Prompt:
Instruction for the data below: set down exactly the lines from the line with "Metres; depth is" to the line with "Tell me what is at (379, 206).", inclusive, and no others.

START Records to use

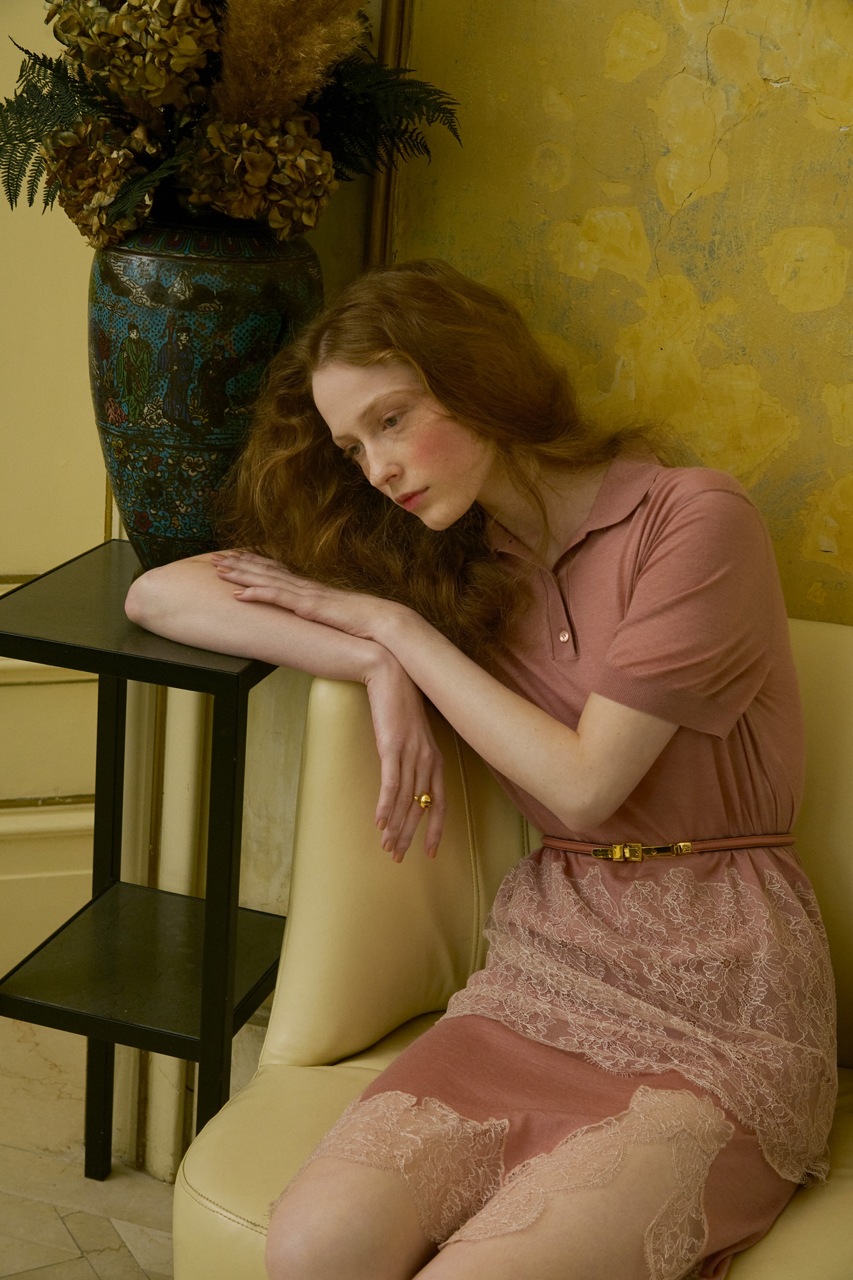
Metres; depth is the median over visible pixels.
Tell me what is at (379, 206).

END Records to use
START Records to use

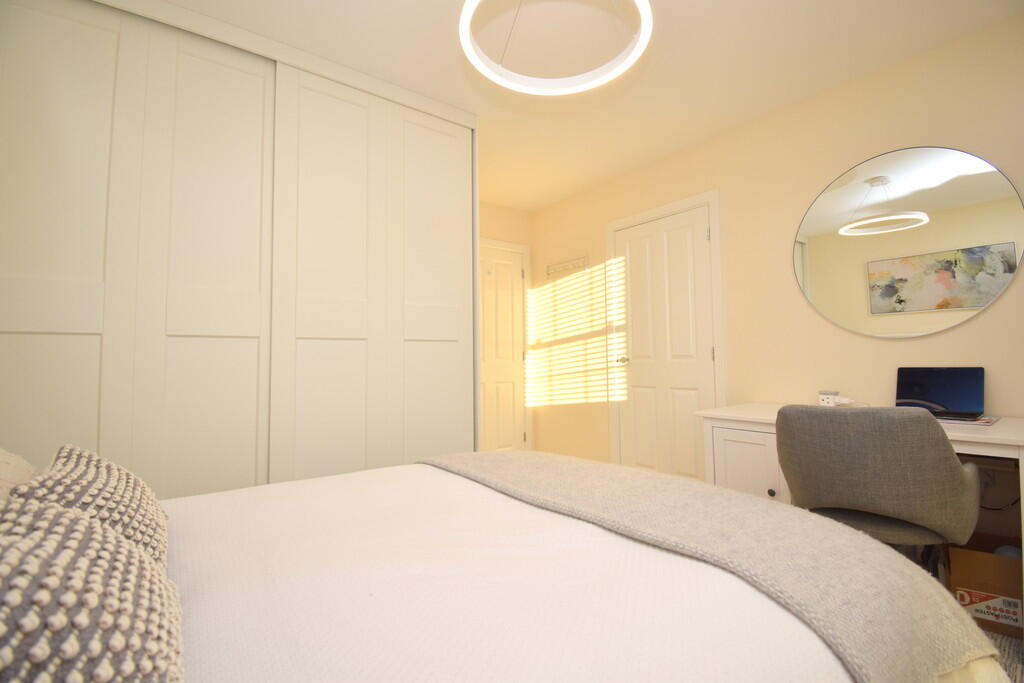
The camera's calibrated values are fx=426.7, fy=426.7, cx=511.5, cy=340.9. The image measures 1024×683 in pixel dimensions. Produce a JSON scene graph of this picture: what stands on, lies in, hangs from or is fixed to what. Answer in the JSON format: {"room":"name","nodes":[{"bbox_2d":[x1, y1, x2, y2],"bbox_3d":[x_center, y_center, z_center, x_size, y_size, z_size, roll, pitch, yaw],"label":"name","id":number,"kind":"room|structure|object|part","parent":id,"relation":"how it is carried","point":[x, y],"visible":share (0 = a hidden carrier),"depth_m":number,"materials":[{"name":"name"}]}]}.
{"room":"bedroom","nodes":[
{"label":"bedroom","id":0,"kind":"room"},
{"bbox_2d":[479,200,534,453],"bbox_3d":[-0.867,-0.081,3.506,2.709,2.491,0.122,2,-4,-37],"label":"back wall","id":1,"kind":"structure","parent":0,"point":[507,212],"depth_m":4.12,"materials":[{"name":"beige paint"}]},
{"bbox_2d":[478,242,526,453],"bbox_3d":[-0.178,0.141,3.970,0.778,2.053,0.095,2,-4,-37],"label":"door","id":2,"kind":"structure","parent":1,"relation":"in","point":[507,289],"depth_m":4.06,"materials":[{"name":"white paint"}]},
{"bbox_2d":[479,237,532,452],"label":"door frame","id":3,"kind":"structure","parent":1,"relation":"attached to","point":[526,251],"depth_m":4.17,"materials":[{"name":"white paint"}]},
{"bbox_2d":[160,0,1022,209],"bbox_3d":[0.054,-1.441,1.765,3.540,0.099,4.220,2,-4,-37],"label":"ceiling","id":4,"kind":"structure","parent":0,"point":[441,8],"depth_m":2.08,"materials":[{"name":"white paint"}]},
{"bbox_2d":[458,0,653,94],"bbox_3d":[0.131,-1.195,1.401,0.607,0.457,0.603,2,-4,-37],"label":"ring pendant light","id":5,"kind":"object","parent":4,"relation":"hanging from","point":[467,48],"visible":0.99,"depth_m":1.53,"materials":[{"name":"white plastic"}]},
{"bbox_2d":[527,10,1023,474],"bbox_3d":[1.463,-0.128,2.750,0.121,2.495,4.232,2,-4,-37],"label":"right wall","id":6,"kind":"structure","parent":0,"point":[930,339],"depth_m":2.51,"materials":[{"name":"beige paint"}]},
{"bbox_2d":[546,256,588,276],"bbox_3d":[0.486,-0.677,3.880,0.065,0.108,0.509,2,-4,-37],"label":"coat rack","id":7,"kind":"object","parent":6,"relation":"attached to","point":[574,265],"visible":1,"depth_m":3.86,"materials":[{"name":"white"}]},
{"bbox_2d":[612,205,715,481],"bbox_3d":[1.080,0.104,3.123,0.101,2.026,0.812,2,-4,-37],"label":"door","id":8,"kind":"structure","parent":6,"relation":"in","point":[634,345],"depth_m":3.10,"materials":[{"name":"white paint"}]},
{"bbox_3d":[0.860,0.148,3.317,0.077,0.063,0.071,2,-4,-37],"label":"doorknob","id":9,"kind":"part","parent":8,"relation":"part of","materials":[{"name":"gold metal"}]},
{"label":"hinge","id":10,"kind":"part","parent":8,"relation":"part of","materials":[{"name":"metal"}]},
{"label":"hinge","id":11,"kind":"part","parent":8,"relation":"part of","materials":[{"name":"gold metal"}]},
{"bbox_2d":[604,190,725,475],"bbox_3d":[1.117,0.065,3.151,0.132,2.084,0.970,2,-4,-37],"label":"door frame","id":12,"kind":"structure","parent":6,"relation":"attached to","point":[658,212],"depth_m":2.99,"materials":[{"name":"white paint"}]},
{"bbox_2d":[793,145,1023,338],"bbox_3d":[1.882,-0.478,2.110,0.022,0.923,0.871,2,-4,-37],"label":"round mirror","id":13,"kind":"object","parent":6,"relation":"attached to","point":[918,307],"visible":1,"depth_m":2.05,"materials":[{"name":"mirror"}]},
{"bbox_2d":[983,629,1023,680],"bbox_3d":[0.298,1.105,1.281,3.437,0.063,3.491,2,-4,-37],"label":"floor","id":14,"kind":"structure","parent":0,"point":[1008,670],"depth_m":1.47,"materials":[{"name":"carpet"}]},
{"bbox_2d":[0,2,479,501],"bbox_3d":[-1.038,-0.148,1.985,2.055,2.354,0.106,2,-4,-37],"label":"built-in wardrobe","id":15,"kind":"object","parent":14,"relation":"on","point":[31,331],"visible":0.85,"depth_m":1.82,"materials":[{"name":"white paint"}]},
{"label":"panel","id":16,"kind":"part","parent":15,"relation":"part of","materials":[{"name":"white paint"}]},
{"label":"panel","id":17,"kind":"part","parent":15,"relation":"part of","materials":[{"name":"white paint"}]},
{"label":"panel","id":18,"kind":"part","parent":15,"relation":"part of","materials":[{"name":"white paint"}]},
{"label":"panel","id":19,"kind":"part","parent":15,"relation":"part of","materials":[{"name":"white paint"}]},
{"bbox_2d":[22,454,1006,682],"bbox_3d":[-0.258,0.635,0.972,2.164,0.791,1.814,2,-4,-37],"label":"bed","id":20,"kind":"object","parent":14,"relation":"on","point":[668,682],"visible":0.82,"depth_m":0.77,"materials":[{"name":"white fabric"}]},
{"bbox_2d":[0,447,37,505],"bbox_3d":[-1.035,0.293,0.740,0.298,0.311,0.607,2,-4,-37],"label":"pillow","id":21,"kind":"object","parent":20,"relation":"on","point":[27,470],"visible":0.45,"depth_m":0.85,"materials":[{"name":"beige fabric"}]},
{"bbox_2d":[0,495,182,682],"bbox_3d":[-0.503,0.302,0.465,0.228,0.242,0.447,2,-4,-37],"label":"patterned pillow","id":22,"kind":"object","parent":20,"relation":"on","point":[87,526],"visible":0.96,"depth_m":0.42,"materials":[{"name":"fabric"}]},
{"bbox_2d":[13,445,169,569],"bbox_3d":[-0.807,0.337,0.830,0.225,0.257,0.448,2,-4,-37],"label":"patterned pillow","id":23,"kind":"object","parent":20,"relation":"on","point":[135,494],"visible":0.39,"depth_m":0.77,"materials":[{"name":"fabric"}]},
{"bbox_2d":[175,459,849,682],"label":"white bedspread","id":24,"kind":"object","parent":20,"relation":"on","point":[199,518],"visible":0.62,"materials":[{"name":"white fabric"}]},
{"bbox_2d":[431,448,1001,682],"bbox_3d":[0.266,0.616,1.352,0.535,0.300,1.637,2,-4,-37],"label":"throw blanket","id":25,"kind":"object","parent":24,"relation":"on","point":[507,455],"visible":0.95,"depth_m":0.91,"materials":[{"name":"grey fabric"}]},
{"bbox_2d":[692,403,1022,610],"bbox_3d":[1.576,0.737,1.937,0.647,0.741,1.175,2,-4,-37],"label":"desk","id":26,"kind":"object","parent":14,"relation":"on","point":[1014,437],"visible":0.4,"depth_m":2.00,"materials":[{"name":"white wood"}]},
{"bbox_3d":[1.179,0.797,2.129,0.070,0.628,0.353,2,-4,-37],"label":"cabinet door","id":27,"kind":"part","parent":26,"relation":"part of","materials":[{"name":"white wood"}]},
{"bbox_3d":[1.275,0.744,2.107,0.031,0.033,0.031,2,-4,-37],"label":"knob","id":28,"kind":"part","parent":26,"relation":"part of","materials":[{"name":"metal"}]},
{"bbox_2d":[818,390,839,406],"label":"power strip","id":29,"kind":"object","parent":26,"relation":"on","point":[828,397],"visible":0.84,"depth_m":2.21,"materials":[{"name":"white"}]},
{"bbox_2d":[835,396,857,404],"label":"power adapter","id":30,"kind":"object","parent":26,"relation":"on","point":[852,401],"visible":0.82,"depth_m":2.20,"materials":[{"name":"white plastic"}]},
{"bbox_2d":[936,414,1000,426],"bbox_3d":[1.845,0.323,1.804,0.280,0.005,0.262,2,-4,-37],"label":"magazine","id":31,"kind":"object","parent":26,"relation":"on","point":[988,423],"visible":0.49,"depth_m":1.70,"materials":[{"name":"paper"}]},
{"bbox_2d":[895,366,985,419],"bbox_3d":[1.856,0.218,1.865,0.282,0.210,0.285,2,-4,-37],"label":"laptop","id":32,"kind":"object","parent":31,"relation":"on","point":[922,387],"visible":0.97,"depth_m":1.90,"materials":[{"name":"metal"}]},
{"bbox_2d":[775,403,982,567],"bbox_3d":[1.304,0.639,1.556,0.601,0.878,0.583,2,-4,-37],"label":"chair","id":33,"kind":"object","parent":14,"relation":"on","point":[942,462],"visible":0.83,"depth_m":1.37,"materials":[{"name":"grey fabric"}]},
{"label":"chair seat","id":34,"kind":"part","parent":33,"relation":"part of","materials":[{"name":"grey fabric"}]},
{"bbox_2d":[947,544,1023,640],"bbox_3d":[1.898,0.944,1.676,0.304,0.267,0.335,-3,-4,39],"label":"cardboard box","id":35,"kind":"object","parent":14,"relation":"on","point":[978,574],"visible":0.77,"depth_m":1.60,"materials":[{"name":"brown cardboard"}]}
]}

END Records to use

Output for this task:
Metres; depth is the median over visible pixels.
Tell me what is at (379, 206).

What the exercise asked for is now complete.